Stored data
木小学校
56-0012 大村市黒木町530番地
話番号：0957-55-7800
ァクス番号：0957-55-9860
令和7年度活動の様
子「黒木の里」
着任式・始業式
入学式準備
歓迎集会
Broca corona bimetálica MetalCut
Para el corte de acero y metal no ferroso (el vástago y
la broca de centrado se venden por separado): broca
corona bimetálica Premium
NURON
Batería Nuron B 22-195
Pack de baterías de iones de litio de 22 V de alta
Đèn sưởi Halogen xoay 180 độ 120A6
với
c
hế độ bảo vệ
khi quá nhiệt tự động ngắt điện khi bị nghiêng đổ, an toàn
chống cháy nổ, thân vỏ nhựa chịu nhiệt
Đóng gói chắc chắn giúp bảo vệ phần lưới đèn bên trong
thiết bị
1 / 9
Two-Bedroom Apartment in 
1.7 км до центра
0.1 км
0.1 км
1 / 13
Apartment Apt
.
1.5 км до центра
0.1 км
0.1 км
---
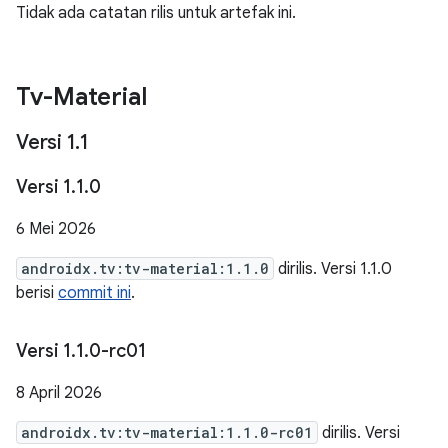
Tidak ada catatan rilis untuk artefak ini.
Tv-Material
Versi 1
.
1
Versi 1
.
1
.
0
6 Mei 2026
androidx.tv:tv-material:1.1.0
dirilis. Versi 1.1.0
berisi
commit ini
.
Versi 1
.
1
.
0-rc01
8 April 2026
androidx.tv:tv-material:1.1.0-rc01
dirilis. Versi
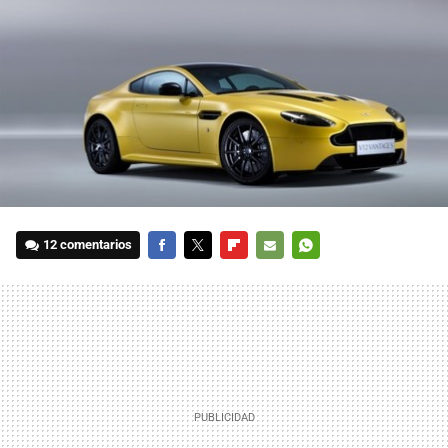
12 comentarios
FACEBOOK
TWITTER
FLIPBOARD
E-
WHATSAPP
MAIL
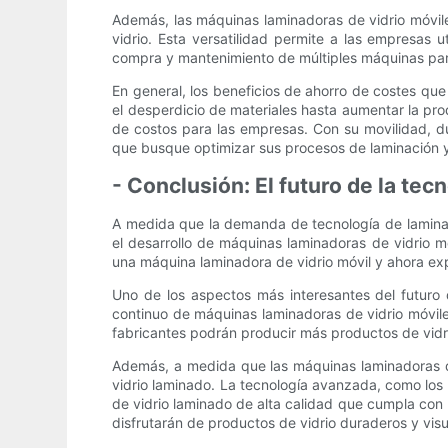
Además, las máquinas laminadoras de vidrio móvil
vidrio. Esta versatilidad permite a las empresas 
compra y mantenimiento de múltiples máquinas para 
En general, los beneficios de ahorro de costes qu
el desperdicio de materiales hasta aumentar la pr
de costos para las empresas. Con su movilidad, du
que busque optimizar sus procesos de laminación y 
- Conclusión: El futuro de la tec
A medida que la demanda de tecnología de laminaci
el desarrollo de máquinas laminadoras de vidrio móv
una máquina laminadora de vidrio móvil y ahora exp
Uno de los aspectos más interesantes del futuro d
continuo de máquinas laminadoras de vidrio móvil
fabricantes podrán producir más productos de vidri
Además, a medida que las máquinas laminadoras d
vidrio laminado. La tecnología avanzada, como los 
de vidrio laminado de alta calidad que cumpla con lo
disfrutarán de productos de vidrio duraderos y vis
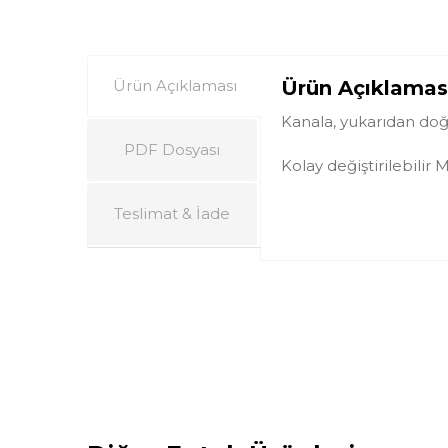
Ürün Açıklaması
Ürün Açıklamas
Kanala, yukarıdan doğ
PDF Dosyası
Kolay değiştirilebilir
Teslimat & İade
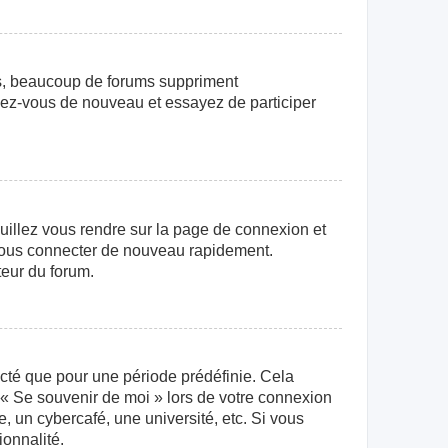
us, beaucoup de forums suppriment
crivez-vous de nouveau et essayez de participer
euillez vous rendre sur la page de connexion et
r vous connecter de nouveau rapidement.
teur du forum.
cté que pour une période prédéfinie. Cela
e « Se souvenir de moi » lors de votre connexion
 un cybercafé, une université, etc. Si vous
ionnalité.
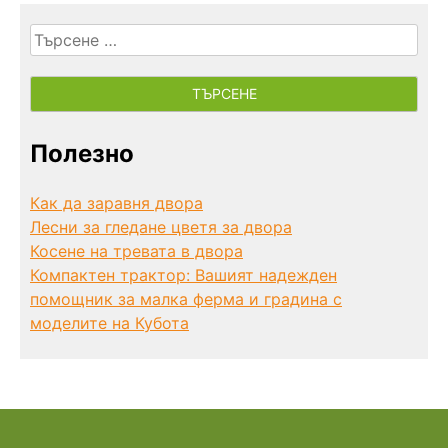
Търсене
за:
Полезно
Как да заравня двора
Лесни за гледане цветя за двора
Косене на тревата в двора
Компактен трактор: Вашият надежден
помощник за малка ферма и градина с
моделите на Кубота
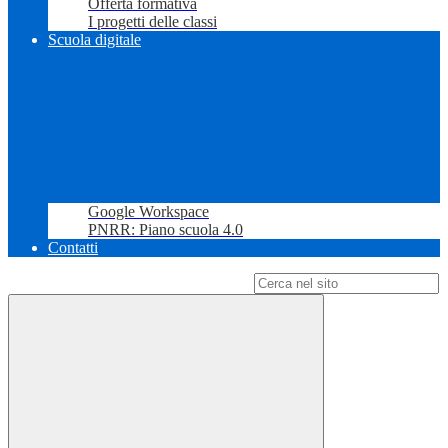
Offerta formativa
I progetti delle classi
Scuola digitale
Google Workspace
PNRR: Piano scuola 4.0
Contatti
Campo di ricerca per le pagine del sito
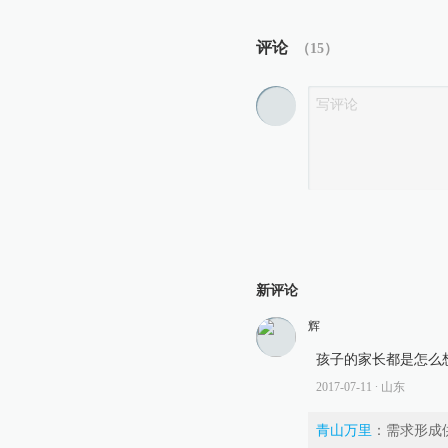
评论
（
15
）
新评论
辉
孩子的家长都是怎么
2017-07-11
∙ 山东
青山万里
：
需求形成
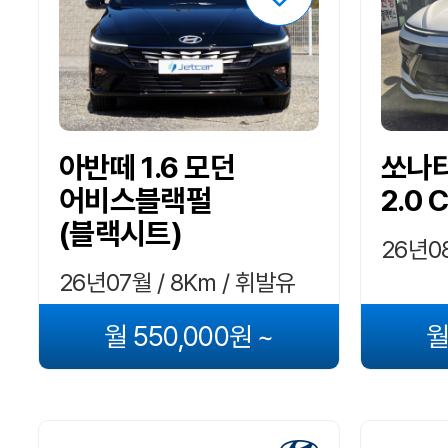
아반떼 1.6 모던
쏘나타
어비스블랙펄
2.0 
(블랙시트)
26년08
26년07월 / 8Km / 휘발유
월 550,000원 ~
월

== WHAT TO WORK ON ==
Arrange the lines starting at the one containing "Además, las máquinas" and ending at the one containing "A medida que la demanda" as a numbered list, leaving out any blank lines.

== WRITTEN RESPONSE ==
1. Además, las máquinas laminadoras de vidrio móvil
2. vidrio. Esta versatilidad permite a las empresas 
3. compra y mantenimiento de múltiples máquinas para 
4. En general, los beneficios de ahorro de costes qu
5. el desperdicio de materiales hasta aumentar la pr
6. de costos para las empresas. Con su movilidad, du
7. que busque optimizar sus procesos de laminación y 
8. - Conclusión: El futuro de la tec
9. A medida que la demanda de tecnología de laminaci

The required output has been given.